Hopelessly behind on posting now. Have to start somewhere. Starting here:
Average balances on credit cards and home-equity lines of credit are growing rapidly, rising 9.5% and 8.1%, respectively, in the first quarter from a year earlier, according to new data from Equifax Inc. and Moody's Economy.com.
Borrowing is climbing quickest in the regions where house prices plunged most sharply, making it tougher for people to extract money in cash-out refinancings. (In a cash-out refinancing, a homeowner pays off a mortgage by taking out a loan that is larger than the original mortgage and then pocketing the difference.) Credit-card balances rose nearly 15% during the first quarter from a year earlier in California and Florida and more than 20% in Nevada -- all states caught up in the housing bust, according to Equifax and Economy.com.
This story feels like a comfortable shoe to me, having been talking about it for so long.
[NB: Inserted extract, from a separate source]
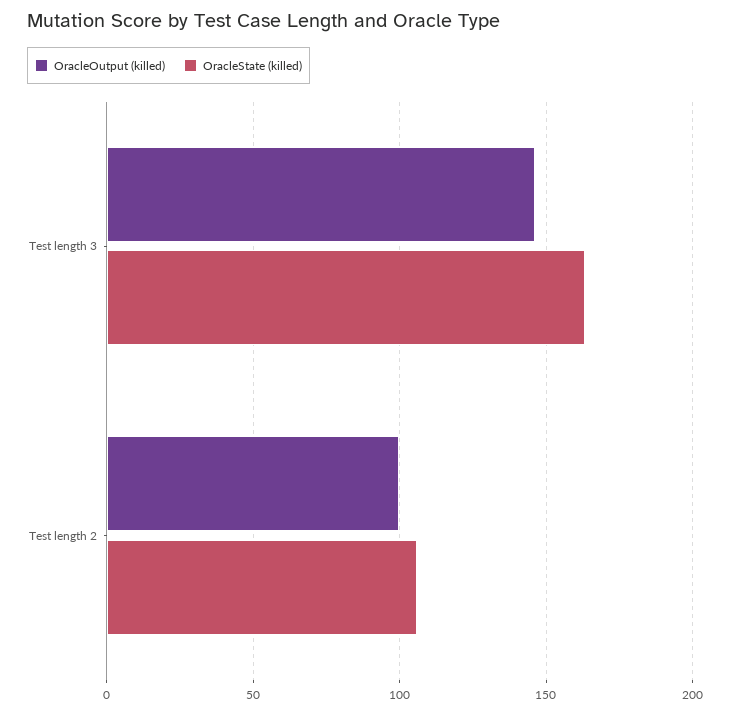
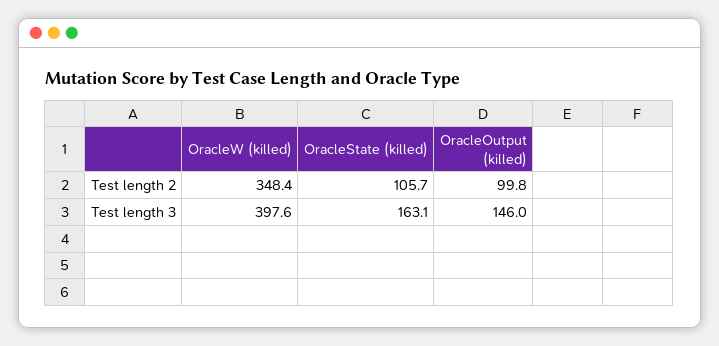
OracleW (killed), Test length 2: none -> 348.4
OracleW (killed), Test length 3: none -> 397.6

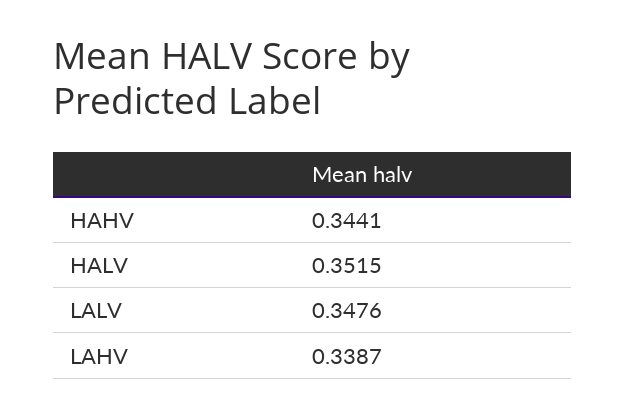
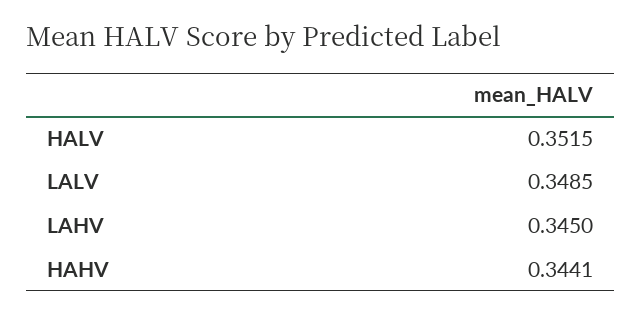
LALV: 0.3476 -> 0.3485
LAHV: 0.3387 -> 0.345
But lately its a shoe that's falling apart inside, and making me uncomfortable. Why? Because it's getting crazy out there. How crazy?
Now, mortgage brokers say some clients are calling them in a panic, worried that their bank will freeze their home-equity lines. Deborah McNaughton, president of Legacy Financial Services Inc., a mortgage lender in Placentia, Calif., says several of her clients have recently borrowed more from their home-equity lines of credit and stashed the money in bank savings accounts. Theresa Leick of San Juan Capistrano, Calif., a loan processor who works with Ms. McNaughton, pulled $21,000 from her available home-equity line of credit in February to park in a certificate of deposit.
"I'm fattening my reserves in case I have to go look for more work," says the 40-year-old Ms. Leick, who says she is concerned about losing her income because she works in the mortgage business. She says she would have preferred not to have tapped her home-equity line, "but if the bank takes away my comfort zone, that will make me lose sleep at night."
Yes, that's right, she maxed out her home equity line so that she can stash the money in the bank where she will undoubtedly earn less in interest than she'll pay to the bank. And the amazing thing is that she calls this her "comfort zone".
And there there are geniuses like this guy:
Earlier this year, J. Hwang of Fort Lee, N.J., tried to refinance the 7% rate he was paying on his mortgage but couldn't qualify because his bank was now requiring him to hold more equity in his home. Instead, he decided to take advantage of some credit cards' 0% balance-transfer offers and borrowed roughly $45,000 to pay down the balance on his home-equity line of credit.
Mr. Hwang's strategy: Since he won't have to pay any interest on the credit cards for about a year, he figures he will be able to save roughly $2,000 that he would have otherwise had to pay on his home-equity line of credit. Instead, he plans to use the savings to pay down the principal on his mortgage. "I didn't want to give my bank another penny for interest," says the 30-year-old health-care worker.
Good strategy. Can we please check back with Mr. Hwang of Fort Lee in a year when those teaser rates are up? Good luck rolling that $45k note over. But on the bright side, at least if he owes it to the credit card companies he'll go into bankruptcy rather than foreclosure.
These stories, on top of stories detailing how consumers are raiding 401(k)'s to pay off credit card bills (and go on vacations) means that we are nowhere near the bottom of this mess. Things are going to be very ugly for a very long time.